I've recently setup a planted tank, but currently only using the standard outlet and inlet from my Fluval 405 filter. I'd be interested in swapping them out for some glassware and associated tubing but I'm unsure how to go about connecting it all up...

The Fluval 405 seems to use quite wide, almost corrigated, hosing to run too and from the tank. I was wondering if anyone had any experience in changing over to the type of tubing used for the standard lilly pipes and other glassware. 


Thanks in advance!


----------



## Superman (30 Sep 2009)

I have a 13mm glass lily set which is the smallest fitting tubes. 
But it's on a Fluval 105 filter that fits 16/22mm tubing.
Therefore, I got a section of each, and luckily the 12/16mm tubing (for the lily pipes) perfectly fits inside the 16/22mm tubing for the filter.
The join is so tight you don't need anything to hold it together.

Or could get some connectors that set up/down the tube size, like this:
http://www.aquaessentials.co.uk/index.p ... ts_id=1891


----------



## Bobtastic (30 Sep 2009)

I was hoping that there would be some recommendations from alternative tubing that I could use.
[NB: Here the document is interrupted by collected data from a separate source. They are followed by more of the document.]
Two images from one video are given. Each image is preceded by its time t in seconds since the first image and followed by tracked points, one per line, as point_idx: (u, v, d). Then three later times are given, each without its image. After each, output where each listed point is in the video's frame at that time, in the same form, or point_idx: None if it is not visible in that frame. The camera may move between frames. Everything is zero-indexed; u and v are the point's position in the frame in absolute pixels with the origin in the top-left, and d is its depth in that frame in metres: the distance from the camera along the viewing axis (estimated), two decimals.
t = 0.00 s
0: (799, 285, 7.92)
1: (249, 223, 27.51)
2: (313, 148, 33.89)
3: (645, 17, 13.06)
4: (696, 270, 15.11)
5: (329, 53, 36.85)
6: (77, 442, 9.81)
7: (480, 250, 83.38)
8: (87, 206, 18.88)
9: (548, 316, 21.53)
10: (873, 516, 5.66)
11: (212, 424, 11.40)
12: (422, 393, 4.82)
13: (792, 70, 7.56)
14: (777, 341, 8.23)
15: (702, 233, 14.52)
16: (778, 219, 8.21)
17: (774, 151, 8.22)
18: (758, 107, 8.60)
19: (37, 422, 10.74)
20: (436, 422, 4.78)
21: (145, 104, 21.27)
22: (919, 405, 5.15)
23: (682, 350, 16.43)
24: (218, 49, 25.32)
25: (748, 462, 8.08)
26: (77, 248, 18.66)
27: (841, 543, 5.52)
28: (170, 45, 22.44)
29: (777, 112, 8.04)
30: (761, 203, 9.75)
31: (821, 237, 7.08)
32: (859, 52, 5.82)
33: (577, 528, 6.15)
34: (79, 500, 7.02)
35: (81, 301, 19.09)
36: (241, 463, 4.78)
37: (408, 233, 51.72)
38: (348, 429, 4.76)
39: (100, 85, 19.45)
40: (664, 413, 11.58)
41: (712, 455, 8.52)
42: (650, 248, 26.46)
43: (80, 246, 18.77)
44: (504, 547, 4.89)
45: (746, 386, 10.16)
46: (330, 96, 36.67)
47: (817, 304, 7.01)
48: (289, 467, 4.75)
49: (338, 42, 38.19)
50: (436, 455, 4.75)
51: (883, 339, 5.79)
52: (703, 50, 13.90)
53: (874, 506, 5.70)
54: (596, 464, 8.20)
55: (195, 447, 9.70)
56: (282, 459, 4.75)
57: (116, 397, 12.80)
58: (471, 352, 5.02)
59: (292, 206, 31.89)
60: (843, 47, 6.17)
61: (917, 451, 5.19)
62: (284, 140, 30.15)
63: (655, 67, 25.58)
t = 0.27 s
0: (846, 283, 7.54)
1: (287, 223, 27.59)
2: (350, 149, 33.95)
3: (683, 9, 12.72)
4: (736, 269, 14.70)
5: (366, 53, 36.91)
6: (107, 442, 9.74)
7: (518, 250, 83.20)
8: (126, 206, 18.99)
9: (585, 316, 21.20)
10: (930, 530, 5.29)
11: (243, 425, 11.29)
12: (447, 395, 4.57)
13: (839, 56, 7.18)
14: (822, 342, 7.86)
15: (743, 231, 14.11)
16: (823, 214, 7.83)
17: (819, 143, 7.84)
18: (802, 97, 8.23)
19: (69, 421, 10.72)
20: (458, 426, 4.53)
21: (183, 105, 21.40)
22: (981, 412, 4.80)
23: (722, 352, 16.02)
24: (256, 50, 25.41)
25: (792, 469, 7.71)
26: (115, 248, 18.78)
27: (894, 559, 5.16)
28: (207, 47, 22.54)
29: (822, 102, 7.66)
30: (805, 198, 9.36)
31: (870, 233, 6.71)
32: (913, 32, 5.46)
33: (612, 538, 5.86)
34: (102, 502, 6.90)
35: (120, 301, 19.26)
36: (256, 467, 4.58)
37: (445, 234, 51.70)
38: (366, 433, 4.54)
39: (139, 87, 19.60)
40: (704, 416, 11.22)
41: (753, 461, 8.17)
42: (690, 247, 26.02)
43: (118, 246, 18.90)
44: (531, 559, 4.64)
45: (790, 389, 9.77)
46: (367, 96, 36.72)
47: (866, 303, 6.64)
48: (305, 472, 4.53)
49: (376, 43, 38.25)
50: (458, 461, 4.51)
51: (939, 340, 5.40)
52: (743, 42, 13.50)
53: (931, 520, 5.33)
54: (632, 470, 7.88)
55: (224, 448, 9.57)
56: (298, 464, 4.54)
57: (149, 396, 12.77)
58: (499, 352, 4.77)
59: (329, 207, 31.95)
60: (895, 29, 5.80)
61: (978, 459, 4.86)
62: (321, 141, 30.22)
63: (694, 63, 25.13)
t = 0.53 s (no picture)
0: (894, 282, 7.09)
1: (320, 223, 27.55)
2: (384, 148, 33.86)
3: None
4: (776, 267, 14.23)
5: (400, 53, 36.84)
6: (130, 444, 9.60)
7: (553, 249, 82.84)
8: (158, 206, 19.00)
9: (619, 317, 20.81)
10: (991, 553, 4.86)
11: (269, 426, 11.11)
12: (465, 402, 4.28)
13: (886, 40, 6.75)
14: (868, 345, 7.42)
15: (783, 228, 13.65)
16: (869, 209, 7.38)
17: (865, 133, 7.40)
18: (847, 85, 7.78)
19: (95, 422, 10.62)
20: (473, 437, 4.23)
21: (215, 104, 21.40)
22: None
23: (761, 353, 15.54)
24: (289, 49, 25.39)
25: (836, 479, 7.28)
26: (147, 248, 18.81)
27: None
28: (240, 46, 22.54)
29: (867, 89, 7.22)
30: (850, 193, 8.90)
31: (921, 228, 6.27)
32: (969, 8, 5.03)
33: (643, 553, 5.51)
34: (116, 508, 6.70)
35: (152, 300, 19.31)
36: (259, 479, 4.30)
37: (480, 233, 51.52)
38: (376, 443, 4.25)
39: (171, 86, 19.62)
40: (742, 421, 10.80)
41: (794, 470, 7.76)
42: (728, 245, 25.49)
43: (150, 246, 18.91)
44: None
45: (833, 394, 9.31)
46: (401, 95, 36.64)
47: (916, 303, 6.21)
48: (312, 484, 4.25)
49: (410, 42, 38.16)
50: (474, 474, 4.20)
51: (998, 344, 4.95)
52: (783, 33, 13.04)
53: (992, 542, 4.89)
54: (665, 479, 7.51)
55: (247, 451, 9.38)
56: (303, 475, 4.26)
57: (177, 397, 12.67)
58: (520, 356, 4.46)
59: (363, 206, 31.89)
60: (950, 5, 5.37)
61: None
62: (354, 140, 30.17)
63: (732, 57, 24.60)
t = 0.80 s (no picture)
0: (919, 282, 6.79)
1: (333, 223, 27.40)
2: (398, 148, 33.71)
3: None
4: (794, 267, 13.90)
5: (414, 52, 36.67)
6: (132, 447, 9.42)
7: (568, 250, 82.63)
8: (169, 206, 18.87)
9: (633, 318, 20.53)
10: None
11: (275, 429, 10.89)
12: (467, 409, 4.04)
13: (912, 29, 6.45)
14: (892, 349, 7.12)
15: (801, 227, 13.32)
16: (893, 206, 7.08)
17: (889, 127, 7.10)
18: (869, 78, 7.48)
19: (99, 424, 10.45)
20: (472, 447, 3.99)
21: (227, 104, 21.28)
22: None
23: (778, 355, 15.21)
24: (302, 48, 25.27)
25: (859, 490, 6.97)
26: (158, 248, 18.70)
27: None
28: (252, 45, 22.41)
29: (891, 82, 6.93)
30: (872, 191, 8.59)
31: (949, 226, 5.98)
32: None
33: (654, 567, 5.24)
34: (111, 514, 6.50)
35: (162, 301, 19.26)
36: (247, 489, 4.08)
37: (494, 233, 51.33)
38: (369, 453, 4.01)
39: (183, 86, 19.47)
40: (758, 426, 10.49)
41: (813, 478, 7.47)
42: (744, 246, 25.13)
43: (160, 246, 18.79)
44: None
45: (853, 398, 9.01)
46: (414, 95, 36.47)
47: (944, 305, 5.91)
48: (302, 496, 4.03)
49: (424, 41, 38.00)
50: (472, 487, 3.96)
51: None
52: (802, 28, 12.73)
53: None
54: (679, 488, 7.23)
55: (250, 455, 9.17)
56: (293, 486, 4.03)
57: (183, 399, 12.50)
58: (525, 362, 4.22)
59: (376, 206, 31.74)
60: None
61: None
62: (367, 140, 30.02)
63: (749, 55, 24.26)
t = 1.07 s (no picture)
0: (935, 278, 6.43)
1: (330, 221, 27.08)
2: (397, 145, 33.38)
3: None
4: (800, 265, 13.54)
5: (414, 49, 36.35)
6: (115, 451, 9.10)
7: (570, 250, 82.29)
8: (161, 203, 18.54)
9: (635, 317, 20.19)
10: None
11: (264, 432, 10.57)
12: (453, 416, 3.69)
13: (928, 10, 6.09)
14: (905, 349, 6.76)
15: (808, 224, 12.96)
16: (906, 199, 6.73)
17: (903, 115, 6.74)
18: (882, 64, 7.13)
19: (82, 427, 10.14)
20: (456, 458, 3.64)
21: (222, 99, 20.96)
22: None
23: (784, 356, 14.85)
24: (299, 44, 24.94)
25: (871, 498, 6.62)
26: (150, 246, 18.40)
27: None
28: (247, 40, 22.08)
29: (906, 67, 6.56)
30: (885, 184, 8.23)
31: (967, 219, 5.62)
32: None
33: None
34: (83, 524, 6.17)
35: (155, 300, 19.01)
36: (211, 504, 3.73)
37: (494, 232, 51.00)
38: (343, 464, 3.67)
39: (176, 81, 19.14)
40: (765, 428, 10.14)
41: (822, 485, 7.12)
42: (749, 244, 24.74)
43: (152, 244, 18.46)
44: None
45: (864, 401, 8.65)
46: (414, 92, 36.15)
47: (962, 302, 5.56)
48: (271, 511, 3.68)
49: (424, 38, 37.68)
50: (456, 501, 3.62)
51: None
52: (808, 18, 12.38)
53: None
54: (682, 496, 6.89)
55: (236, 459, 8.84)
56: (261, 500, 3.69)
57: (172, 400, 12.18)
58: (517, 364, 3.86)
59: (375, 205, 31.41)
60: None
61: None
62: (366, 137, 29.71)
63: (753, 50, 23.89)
The black ribbed hoses are a bit unsightly. I'd prefer to get so narrower (if possible) clear tubing. Is there an alternative out there?


----------



## Themuleous (30 Sep 2009)

Think most people swap the fluval piping over to clear PVC tubing, as you say its pretty ugly.

Try here, they have loads of different types, perhaps get a few meters of a few types and see which one works best?  Its not expensive stuff if you're only using it for the filter tubing.
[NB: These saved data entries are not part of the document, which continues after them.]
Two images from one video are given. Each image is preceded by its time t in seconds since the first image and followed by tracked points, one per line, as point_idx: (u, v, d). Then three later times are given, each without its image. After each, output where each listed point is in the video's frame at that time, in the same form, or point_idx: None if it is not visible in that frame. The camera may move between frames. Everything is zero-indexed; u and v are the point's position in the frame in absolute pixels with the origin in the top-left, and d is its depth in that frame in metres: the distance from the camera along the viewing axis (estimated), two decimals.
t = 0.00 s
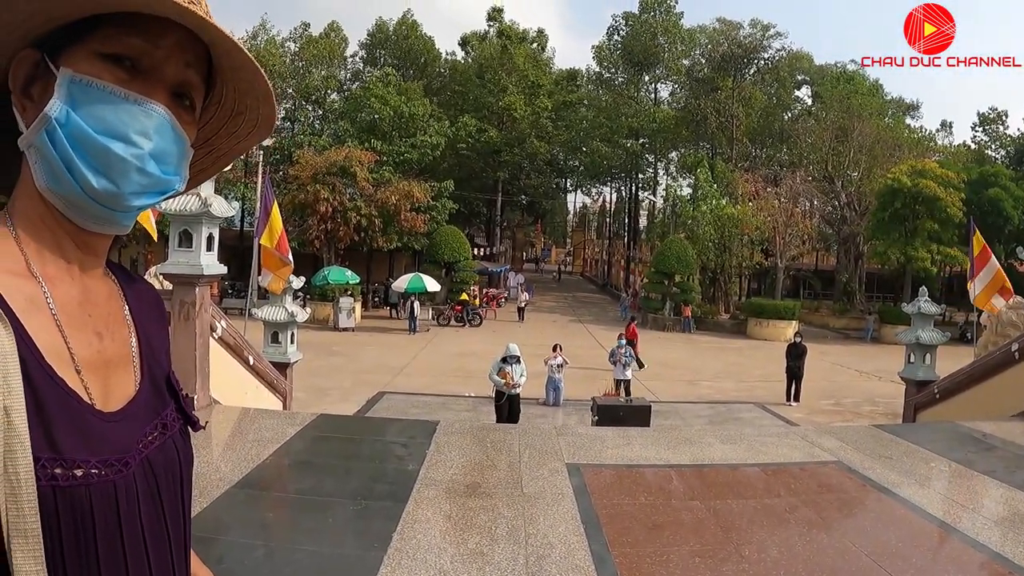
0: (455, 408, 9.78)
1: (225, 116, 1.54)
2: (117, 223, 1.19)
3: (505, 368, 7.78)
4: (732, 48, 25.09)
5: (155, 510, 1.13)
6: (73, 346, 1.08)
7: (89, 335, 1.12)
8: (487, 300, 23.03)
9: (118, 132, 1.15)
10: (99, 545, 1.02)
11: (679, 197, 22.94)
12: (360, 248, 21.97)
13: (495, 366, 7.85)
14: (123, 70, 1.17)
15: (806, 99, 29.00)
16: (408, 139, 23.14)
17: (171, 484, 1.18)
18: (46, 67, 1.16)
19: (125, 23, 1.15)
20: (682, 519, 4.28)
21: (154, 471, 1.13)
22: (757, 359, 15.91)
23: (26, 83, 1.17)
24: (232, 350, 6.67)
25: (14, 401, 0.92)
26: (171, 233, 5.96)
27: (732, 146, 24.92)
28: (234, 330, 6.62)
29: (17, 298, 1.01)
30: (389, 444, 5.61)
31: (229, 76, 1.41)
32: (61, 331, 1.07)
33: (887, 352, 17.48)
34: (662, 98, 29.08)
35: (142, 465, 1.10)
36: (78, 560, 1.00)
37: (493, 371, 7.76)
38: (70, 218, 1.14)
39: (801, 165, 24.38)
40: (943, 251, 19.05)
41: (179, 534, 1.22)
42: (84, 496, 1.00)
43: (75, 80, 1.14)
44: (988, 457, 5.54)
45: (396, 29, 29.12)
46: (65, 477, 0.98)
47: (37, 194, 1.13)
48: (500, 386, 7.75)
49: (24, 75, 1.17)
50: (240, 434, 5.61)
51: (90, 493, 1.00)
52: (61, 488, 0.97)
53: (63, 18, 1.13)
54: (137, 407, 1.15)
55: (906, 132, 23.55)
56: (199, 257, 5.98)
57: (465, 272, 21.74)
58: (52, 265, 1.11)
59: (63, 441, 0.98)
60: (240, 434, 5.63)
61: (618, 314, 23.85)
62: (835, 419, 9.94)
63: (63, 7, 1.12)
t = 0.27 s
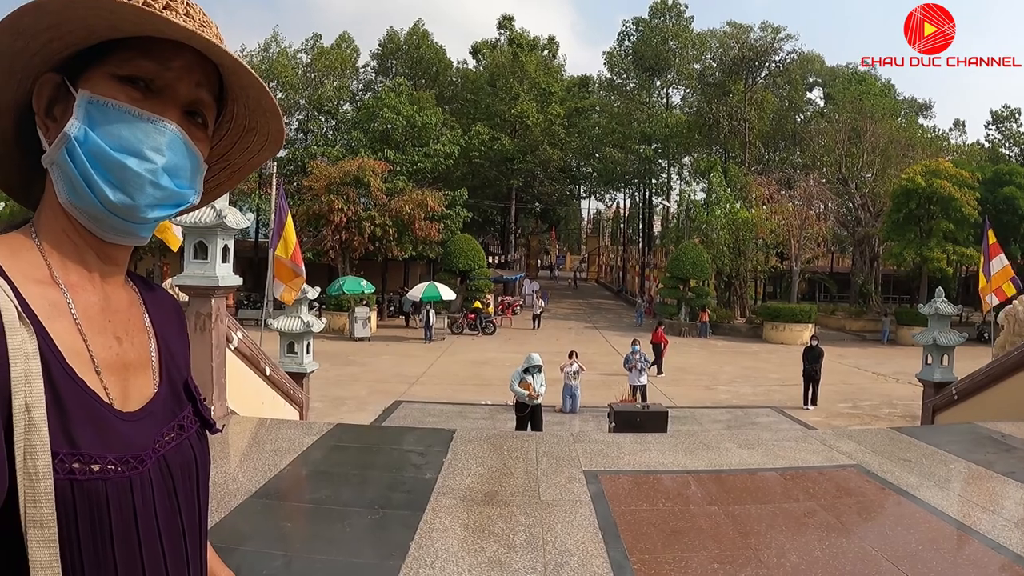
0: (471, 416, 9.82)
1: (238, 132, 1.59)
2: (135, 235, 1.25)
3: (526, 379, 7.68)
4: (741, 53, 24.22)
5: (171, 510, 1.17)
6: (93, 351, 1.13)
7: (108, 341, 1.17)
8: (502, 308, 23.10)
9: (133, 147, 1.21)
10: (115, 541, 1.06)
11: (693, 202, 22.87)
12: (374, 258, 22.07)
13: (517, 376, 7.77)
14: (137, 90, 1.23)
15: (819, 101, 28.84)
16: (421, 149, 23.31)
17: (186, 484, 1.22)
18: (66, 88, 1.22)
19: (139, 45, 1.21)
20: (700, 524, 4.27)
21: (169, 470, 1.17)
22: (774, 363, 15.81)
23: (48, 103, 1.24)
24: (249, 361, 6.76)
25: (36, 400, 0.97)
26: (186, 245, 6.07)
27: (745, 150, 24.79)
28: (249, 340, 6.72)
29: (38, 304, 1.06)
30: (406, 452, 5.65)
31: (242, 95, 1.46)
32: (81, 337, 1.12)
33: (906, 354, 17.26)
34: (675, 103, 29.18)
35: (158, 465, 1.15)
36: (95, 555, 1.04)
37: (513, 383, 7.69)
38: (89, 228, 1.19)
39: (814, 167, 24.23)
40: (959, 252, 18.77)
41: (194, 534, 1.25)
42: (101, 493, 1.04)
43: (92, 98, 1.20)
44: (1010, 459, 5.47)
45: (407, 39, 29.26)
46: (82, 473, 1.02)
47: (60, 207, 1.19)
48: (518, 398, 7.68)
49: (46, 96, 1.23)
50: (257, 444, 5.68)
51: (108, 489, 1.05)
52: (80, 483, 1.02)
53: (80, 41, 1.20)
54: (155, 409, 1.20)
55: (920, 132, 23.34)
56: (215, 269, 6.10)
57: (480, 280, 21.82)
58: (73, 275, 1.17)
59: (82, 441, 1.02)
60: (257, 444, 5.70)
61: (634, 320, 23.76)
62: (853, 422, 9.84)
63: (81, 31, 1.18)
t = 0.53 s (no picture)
0: (482, 421, 9.84)
1: (242, 143, 1.62)
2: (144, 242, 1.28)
3: (546, 387, 7.73)
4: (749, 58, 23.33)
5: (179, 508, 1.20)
6: (104, 353, 1.17)
7: (120, 344, 1.21)
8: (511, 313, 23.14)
9: (140, 157, 1.24)
10: (122, 533, 1.09)
11: (702, 205, 22.79)
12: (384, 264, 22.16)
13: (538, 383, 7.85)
14: (144, 102, 1.27)
15: (827, 102, 28.76)
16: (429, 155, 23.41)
17: (195, 483, 1.25)
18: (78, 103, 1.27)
19: (147, 59, 1.25)
20: (712, 528, 4.26)
21: (178, 468, 1.20)
22: (785, 365, 15.73)
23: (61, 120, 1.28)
24: (260, 368, 6.82)
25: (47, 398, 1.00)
26: (196, 253, 6.14)
27: (754, 152, 24.73)
28: (260, 348, 6.77)
29: (50, 308, 1.10)
30: (417, 458, 5.68)
31: (249, 107, 1.50)
32: (91, 339, 1.15)
33: (919, 355, 17.12)
34: (683, 106, 29.18)
35: (167, 464, 1.18)
36: (102, 548, 1.07)
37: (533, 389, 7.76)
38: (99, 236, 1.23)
39: (823, 168, 24.15)
40: (970, 253, 18.62)
41: (202, 532, 1.28)
42: (108, 489, 1.07)
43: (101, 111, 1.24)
44: None
45: (415, 45, 29.23)
46: (89, 465, 1.05)
47: (75, 215, 1.23)
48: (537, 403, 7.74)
49: (59, 111, 1.27)
50: (269, 451, 5.72)
51: (116, 485, 1.08)
52: (90, 477, 1.05)
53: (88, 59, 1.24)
54: (164, 409, 1.23)
55: (929, 132, 23.21)
56: (224, 276, 6.17)
57: (489, 285, 21.87)
58: (85, 280, 1.20)
59: (91, 437, 1.06)
60: (270, 451, 5.74)
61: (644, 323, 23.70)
62: (865, 424, 9.79)
63: (92, 51, 1.23)
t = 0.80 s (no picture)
0: (487, 423, 9.84)
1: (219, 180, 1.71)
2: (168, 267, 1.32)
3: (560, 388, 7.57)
4: (752, 57, 23.48)
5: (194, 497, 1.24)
6: (123, 355, 1.20)
7: (134, 353, 1.24)
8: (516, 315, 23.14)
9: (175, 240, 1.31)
10: (145, 516, 1.14)
11: (706, 206, 22.74)
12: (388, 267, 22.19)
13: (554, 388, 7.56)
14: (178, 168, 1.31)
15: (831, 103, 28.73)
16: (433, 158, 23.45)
17: (205, 468, 1.28)
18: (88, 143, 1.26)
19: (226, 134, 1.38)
20: (718, 529, 4.25)
21: (192, 456, 1.24)
22: (790, 366, 15.69)
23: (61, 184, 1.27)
24: (264, 371, 6.84)
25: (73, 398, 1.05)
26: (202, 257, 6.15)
27: (758, 153, 24.68)
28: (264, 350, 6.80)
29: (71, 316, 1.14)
30: (422, 461, 5.68)
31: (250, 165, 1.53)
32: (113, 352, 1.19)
33: (924, 356, 17.07)
34: (687, 107, 29.20)
35: (180, 449, 1.21)
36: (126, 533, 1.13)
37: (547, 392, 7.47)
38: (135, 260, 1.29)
39: (827, 169, 24.12)
40: (975, 252, 18.58)
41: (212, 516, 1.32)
42: (131, 478, 1.12)
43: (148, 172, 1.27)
44: None
45: (418, 48, 29.07)
46: (118, 455, 1.11)
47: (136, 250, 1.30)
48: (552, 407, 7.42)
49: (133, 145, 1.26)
50: (274, 454, 5.73)
51: (143, 469, 1.13)
52: (118, 468, 1.10)
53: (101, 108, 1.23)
54: (175, 401, 1.26)
55: (933, 131, 23.15)
56: (230, 279, 6.17)
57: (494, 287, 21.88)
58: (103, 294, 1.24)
59: (116, 430, 1.11)
60: (274, 454, 5.75)
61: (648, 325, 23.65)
62: (871, 425, 9.74)
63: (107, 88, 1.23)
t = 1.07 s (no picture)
0: (487, 424, 9.84)
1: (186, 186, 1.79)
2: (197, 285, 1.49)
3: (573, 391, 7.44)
4: (752, 58, 23.18)
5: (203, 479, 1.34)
6: (135, 358, 1.32)
7: (148, 360, 1.35)
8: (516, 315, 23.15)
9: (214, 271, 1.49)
10: (164, 495, 1.25)
11: (707, 206, 22.72)
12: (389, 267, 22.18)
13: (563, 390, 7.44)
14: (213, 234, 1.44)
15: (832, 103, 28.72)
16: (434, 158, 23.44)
17: (211, 452, 1.38)
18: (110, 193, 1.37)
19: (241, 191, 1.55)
20: (719, 530, 4.25)
21: (199, 437, 1.35)
22: (791, 366, 15.68)
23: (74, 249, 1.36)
24: (265, 371, 6.86)
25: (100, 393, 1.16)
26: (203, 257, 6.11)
27: (758, 153, 24.66)
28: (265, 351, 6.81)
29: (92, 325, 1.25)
30: (423, 461, 5.68)
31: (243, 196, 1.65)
32: (130, 355, 1.31)
33: (925, 356, 17.05)
34: (687, 107, 29.22)
35: (188, 432, 1.32)
36: (149, 512, 1.23)
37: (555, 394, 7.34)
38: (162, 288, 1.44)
39: (828, 169, 24.09)
40: (976, 252, 18.56)
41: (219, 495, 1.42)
42: (147, 459, 1.23)
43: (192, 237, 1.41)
44: None
45: (418, 48, 28.94)
46: (138, 440, 1.22)
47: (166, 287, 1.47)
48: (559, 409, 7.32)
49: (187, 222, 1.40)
50: (275, 455, 5.73)
51: (160, 449, 1.24)
52: (138, 450, 1.22)
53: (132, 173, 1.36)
54: (184, 393, 1.37)
55: (933, 131, 23.13)
56: (231, 280, 6.11)
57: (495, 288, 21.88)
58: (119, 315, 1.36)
59: (136, 419, 1.23)
60: (275, 454, 5.76)
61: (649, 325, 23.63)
62: (872, 425, 9.73)
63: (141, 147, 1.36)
http://www.kiowa.co.uk/Products/PVC_Hos ... r_PVC_Tube

Sam


----------



## Bobtastic (1 Oct 2009)

I'm trying for find out the correct diametre of the hosing that I need. I've found a forum that says that it's 5/8" InsideD 3/4" OoutsideD, but what's that in real money???


----------



## Superman (1 Oct 2009)

Bobtastic said:
			
		

> I'm trying for find out the correct diametre of the hosing that I need. I've found a forum that says that it's 5/8" InsideD 3/4" OoutsideD, but what's that in real money???


I would of thought thats the 16mm internal:
http://www.aquaessentials.co.uk/index.p ... ts_id=2794


----------



## ceg4048 (2 Oct 2009)

Well, it would probably serve better to understand the Metric/English conversion factors. 1 inch = 2.5cm = 25mm (roughly- the actual number is 2.54cm)

So 5/8 of 25mm = 15.625mm or roughly 16mm inside diameter
      3/4 of 25mm = 18.75mm or roughly 19mm outside diameter

This should be a tube of 19mm cross sectional diameter and (19mm-16mm)/2, or  1.5mm wall thickness.
A 16mm inside diameter will fit over any pipe which has an outside diameter of less than 16mm.

You say you have a 13mm lily pipe set but it's not clear whether 13mm is the inside or outside diameter of the pipe. If 13mm is the OD then the lily pipe it's too small.

Cheers,


----------



## Bobtastic (2 Oct 2009)

Umm... I didn't say that I have a Lilly pipe kit. 

I'm wanting to convert the standard inlet, outlet and piping on a Fluval 405 to something a little more pleasing to the eye.

Thanks for bearking down the sizing tho! Very helpful.


----------